Looking For Bruce Lee is a post-millennium, spiky Korean Hard Day's Night, revolving around real-life band Crying Nut (Korea's most successful punk act) and their often futile attempts to understand the world around them. Crying Nut perform at Drug, an underground club in the lively university district in Seoul. A series of bodies are found dead in the same district, including a girl who had been to one of their concerts. Strangely, a symbol representing Bruce Lee is left behind at each crime scene. There seems to be a connection between the killings and the Crying Nut concerts - and Kyung-Rock, their bassist, sets off on an inept investigation into the murders.
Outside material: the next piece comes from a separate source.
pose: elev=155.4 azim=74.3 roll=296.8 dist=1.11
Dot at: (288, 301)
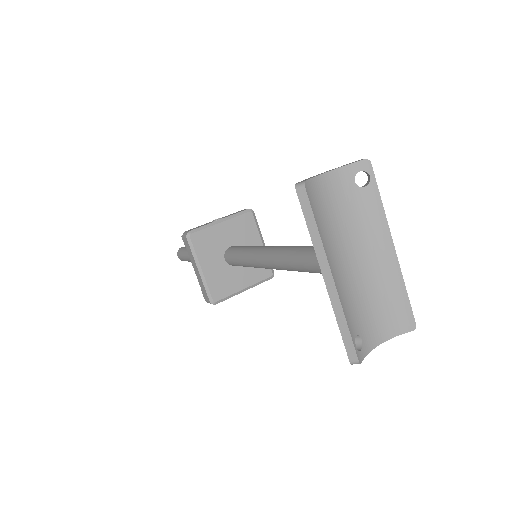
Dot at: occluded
Stumbling from one strange episode to another, Kyung-Rock's ensuing discoveries paint an extraordinary picture of a dislocated, hyper-modern society. "It seems impossible to link all the elements into one story," he notes, his investigation mirroring the experience of living in such a society.

Produced by Indiestory, Korea's leading independent distributor and production company, who also produced Teenage Hooker Becomes Killing Machine in Daehakroh (in MIFF this year). Looking For Bruce Lee is a highly stylised, satirical depiction of a generation: they can't make sense of modern Seoul and just wanna rock'n'roll punk style.

As director, screenwriter and editor, Looking for Bruce Lee marks the filmmaking debut of Kang Lone.